The exterior is constructed not out of bronze but lightweight patinated aluminium, which was roller-brushed and then covered by thin wire mesh, which gives it a slightly ghostly character, as if the original buildings had evaporated, retaining only a ghostly simulacrum.

It is curiously and unexpectedly successful because it is not a straightforward replica as the conservation officers may have wanted but a building which attracts the eye — a modern re-invention of the previous semi-industrial building types with some unexpected mannerist detailing inspired by the work of Giulio Romano.

It was originally going to be leased by Ocado but David Durlacher, the chief executive of Julius Baer, a Swiss private bank, was looking for a new corporate headquarters in the neighbourhood and decided this was the perfect way to attract his workforce back into the office after Covid: more interesting than the bland corporate headquarters occupied by his competitors, more like somewhere on a street corner in Basel or Zurich than the Square Mile.

They converted the interiors to keep some of their industrial character, with concrete columns alongside the mid-century modern office furniture. It belongs to the new world of the small-scale entrepreneur and tech investor, instead of the innate conservatism of traditional Anglo-American corporate clients.

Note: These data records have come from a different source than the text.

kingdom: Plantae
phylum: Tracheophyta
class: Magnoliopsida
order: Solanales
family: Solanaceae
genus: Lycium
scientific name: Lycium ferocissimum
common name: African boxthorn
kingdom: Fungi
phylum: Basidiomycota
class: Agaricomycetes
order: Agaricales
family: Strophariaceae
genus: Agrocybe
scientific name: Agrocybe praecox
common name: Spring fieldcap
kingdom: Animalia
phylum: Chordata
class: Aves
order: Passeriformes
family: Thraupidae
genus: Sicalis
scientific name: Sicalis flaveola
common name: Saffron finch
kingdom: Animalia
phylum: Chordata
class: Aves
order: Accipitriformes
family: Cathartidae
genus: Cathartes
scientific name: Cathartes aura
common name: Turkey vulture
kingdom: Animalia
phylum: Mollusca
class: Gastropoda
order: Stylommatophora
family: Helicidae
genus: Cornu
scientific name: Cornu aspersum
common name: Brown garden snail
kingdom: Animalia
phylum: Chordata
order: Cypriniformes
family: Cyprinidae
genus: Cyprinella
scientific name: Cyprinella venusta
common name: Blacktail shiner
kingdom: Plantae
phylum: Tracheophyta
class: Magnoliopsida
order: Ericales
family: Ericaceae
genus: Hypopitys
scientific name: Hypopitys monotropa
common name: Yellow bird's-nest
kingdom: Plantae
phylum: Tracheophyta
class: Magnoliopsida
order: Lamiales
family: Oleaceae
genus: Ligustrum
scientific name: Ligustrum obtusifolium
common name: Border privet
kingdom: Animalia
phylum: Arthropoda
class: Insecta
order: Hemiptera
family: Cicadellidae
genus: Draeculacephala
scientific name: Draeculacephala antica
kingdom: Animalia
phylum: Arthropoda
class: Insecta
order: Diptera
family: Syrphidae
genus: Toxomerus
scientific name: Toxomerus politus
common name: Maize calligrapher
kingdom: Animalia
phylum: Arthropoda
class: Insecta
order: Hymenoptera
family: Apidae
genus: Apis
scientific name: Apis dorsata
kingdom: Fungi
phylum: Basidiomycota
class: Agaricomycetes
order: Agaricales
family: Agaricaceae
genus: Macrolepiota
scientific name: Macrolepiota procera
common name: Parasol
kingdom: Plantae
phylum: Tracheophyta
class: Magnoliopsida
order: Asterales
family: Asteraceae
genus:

It is quite clear from standing on the street outside that people find it interesting; they can’t quite work out what sort of building it is. I think it is a good precedent for new architecture in having a degree of historical reference but being a new invention, respecting, and adding to, its surroundings.

So, the question now is what the judges of the Stirling Prize will make of it? Will it just be lost in the crowd of new schemes?

It contravenes all the orthodoxies of modernism in being a film-style, neo-Edwardian exterior, an intervention into its surroundings rather than politely nondescript, with fictional detailing.

The exterior of Bleeding Heart Yard uses aluminum to mimic the stone facades of the past, reinstating the historic character of Greville Street (Photo credit: Timothy Soar/The Architect’s Newspaper)

At the same time, it demonstrates that it is possible to re-purpose the most boring type of existing modern office block and convert it into Class-A office accommodation for the smartest possible corporate client, attracting a bank out of the City into the purlieus of Hatton Garden.

Not least, it has a first-class French restaurant, the Bleeding Heart Bistro, immediately next door.